**Your objective**
Work out how many lines in the data below contain "pancreatic", and state that count with nothing added.

==== Available data ====

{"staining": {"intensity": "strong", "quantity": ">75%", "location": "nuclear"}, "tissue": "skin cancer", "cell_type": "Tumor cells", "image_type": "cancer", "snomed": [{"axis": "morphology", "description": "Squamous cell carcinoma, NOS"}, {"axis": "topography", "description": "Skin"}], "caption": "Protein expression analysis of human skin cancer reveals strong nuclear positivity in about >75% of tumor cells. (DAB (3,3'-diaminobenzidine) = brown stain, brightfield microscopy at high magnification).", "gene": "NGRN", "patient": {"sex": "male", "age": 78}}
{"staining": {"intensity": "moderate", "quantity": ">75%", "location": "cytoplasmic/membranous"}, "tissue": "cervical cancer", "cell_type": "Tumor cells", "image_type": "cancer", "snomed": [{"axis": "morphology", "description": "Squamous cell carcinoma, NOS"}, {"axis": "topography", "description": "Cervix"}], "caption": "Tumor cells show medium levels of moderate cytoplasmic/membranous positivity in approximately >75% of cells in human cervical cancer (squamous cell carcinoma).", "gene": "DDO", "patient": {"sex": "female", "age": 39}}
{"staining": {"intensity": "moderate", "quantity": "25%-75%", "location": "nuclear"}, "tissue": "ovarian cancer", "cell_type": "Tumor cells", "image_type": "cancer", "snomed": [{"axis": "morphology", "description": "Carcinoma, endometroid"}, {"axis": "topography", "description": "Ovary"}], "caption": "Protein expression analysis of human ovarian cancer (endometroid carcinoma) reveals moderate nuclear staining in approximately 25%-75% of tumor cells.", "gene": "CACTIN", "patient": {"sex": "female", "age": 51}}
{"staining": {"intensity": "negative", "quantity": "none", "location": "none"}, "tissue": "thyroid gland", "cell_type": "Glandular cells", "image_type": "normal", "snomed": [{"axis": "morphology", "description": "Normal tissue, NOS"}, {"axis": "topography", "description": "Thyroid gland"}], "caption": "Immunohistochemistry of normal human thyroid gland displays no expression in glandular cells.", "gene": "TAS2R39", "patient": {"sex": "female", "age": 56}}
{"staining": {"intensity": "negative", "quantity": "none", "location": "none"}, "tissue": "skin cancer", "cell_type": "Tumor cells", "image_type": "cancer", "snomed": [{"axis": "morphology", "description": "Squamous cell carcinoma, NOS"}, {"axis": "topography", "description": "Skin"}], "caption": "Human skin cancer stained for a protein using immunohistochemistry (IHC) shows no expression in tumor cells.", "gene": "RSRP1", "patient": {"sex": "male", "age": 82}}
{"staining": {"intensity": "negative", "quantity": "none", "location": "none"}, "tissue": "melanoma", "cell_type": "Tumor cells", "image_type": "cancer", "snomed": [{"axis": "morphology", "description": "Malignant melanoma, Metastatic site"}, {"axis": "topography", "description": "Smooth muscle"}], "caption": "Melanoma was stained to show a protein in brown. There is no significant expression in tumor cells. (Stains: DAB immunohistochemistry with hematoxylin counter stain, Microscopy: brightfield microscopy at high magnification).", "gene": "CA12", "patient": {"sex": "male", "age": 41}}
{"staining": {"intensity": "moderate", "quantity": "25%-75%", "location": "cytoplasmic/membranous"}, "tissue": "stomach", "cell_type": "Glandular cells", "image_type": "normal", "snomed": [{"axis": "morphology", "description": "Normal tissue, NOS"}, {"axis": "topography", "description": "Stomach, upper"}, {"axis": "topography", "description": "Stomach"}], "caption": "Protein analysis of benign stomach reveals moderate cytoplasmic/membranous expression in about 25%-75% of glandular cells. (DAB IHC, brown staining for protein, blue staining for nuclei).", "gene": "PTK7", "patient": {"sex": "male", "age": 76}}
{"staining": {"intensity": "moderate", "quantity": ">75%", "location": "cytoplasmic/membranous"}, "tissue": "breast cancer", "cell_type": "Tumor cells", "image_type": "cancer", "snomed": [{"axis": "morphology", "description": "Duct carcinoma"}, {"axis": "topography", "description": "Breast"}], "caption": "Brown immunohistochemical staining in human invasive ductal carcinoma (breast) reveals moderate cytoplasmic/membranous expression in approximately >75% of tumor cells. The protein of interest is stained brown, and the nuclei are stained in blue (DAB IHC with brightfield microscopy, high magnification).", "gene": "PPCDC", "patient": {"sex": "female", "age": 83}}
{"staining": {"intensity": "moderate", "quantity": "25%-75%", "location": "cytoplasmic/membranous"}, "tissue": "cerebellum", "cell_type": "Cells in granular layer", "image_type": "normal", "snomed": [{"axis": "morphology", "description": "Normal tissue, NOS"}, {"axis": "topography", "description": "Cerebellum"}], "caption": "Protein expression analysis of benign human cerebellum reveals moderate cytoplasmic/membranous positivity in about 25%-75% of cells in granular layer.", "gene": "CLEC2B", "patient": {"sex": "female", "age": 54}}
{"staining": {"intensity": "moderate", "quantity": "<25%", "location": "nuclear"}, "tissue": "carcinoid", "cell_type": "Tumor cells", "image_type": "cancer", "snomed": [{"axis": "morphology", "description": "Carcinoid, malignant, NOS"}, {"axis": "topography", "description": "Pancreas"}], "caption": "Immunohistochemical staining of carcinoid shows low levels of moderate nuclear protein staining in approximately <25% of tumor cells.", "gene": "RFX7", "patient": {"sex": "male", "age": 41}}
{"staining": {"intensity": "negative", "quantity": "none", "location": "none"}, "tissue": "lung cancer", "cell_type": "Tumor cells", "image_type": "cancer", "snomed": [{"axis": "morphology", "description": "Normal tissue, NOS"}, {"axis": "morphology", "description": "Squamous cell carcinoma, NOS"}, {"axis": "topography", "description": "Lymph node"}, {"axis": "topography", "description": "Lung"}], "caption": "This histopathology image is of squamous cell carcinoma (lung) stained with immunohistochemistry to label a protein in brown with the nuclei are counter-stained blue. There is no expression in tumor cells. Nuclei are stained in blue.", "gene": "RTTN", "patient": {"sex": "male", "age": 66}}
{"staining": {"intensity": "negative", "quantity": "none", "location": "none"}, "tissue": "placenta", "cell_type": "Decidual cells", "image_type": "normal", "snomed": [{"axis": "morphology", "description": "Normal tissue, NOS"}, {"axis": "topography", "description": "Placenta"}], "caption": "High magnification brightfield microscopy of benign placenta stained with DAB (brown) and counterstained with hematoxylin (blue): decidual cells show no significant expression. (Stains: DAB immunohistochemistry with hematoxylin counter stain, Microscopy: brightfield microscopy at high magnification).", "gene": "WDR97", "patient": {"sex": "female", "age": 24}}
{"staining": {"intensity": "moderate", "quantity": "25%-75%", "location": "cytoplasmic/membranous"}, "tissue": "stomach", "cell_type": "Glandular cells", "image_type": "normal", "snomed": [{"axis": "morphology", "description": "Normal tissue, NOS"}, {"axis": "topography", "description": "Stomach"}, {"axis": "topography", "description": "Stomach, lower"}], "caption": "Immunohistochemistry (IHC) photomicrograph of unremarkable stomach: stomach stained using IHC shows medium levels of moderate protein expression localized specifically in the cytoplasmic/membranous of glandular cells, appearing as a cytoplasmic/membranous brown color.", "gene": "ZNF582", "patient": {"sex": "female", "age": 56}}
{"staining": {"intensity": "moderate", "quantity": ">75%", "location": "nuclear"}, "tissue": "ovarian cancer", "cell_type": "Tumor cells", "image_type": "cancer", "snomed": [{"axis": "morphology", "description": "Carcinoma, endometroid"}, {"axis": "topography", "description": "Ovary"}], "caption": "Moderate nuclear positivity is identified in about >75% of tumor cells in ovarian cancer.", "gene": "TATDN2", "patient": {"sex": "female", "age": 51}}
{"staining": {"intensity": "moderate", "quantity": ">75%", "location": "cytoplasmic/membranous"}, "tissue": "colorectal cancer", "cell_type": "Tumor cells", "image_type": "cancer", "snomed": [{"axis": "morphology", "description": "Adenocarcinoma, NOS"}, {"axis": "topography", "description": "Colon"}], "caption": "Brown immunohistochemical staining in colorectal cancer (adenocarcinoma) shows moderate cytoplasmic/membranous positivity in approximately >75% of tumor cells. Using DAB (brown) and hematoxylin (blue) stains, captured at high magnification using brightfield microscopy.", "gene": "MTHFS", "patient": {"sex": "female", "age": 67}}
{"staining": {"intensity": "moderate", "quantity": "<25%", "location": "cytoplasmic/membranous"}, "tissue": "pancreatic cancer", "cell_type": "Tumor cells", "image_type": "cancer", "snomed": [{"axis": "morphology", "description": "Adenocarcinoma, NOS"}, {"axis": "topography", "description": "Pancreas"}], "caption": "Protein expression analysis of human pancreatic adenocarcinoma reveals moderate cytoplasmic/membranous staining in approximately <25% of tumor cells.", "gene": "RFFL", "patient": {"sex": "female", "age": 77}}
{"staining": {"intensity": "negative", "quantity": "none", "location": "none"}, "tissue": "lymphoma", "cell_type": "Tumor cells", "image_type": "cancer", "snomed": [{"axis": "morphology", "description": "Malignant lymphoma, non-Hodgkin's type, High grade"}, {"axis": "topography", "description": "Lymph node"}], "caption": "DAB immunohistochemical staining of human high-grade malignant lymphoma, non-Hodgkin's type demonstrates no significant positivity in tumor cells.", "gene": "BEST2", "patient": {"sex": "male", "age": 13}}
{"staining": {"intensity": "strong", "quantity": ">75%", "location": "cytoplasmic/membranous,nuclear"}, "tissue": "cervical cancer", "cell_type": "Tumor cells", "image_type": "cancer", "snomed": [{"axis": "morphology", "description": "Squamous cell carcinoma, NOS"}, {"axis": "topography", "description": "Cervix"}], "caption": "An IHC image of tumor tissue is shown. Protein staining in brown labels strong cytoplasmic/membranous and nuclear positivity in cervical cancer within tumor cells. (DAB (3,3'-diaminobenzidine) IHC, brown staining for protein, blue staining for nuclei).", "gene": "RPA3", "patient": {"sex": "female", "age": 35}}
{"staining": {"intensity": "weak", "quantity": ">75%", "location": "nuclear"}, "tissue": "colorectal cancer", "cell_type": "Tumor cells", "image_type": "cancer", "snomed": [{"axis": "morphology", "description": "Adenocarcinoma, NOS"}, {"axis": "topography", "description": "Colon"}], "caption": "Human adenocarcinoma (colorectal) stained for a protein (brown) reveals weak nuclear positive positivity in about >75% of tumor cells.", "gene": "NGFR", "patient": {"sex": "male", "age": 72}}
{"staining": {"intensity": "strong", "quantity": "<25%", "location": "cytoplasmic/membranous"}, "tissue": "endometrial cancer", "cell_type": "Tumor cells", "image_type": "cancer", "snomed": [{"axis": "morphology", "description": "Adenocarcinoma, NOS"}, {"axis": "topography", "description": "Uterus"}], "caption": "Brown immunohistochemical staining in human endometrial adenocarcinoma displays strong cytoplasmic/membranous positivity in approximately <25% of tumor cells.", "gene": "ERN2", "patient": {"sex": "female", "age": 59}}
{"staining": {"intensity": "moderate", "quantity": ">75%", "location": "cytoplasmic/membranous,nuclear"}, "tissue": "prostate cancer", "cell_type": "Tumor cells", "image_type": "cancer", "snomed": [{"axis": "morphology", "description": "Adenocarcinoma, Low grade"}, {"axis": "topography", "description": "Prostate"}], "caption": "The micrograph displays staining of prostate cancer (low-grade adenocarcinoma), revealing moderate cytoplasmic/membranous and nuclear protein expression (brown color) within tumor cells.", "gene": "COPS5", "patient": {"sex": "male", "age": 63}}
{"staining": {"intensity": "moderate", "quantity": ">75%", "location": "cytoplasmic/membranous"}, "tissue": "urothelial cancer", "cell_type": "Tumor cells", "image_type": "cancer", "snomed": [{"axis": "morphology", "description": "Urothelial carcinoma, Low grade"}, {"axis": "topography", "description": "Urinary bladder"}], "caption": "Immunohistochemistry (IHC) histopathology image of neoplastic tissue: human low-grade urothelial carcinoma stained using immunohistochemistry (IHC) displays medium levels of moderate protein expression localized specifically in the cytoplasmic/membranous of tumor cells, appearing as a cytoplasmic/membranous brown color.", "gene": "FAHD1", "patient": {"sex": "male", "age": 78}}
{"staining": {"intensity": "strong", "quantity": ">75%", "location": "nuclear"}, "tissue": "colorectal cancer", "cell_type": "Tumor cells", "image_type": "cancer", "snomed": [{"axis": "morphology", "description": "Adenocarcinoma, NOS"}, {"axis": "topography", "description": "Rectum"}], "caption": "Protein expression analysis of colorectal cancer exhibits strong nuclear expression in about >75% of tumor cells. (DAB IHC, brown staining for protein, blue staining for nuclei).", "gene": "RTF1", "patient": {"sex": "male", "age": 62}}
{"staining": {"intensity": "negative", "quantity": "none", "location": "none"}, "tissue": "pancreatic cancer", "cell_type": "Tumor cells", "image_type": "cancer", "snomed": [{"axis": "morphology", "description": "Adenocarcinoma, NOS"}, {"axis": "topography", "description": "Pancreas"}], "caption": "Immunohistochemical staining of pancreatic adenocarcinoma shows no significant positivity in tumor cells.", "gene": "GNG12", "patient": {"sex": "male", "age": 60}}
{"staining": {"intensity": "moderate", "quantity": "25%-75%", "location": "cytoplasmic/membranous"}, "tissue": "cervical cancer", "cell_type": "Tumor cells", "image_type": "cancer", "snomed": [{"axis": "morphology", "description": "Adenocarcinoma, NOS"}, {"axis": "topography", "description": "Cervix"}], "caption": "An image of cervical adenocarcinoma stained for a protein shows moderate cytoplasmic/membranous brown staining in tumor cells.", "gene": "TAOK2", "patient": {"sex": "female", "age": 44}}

====

**Written answer**
2